In Figure 6b and Figure 7, it can be clear observed that the DESS can quickly cope with changes in the load demand and power generation from the solar PV unit while comparing with the responses for the DC microgrid having only the BESS. In Figure 8, it can be seen that the variations in the SoC for the BESS is much lower when the SC is used. This means that the operation of a DC microgrid having a DESS helps to avoid the deep charging or discharging of the BESS and, thus, the lifetime of the BESS is improved. In Figure 6a, it can be seen that the output power of the PV unit becomes zero at some instances (particularly, for the values closer to zero). This is mainly because of the transient issues and values being closer to zero. Furthermore, Figure 6, Figure 7 and Figure 8 show that there are step changes in the solar irradiation for which it is quite hard to distinguish the response time between the BESS and DESS. However, this would not be the case during practical operating conditions as the solar irradiation randomly varies even worse than shown in Figure 9a. The response time is affected if these variations in the solar irradiation are more frequent, as in Figure 9c. The power profiles of different components within the DC microgrid are shown in Figure 9b–e, in which it is clear that there exist more transients. In this condition, the common DC-bus voltage and relevant SoCs are shown in Figure 10 and Figure 11.

From all these simulation results, it can be seen that the DESS with the proposed EMS-based control scheme enhances the operational reliability in terms of maintaining both voltage stability and power balances under different operating scenarios.

5. Conclusions

The merit of having an EMS-based control scheme in a DC microgrid with the DESS was investigated through rigorous simulation studies. The simulation results clearly depict that the EMS-based control strategy for a DC microgrid with the DESS tackles the transient events in a much better way compared to that of having system with only the BESS. The results also reveal that the newly developed EMS-based control strategy improves the overall dynamic performance of DC microgrids in terms of maintaining the power balance and voltage stability under severe transients due to variations in the output power of solar PV units and changes in the load demand.

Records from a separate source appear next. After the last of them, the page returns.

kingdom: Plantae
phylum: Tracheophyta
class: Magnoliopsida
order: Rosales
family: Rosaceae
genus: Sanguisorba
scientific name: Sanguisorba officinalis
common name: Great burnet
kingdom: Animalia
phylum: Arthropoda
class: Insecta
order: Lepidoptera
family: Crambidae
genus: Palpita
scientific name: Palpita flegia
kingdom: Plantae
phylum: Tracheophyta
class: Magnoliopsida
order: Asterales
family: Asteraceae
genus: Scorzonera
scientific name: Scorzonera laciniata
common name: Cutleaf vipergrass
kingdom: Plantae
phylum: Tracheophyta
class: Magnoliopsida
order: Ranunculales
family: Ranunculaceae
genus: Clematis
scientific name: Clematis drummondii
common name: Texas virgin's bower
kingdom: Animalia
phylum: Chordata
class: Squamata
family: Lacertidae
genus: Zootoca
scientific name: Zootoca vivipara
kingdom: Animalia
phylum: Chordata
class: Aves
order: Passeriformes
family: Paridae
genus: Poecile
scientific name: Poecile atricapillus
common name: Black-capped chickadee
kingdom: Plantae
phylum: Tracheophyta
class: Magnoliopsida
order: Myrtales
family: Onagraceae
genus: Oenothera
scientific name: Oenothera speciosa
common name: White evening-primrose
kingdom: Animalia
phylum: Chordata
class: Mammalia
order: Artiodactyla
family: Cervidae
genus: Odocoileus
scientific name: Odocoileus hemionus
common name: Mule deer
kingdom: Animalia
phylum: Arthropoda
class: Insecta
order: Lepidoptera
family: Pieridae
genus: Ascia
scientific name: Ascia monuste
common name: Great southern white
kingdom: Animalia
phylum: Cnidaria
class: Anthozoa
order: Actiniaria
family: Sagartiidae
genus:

Furthermore, this EMS-based control strategy ensures the extended lifetime of the BESS by keeping the variation in the SoC lower than that of a DC microgrid operating without a SC.

The main focus of the energy management system in this manuscript is only on maintaining the dynamic performance rather than the calculation of other features such as the improvements in the lifetime of the BESS. In future works, the improvements in the lifetime of the BESS can be calculated by using the load, generation, charging profiles, discharging profiles, etc. while considering the longer simulation period (e.g., yearly). Furthermore, the proposed scheme can be extended by employing a nonlinear adaptive control scheme in order to replace the PI controller presented in this work, as this would provide robustness against variations parameters and external disturbances.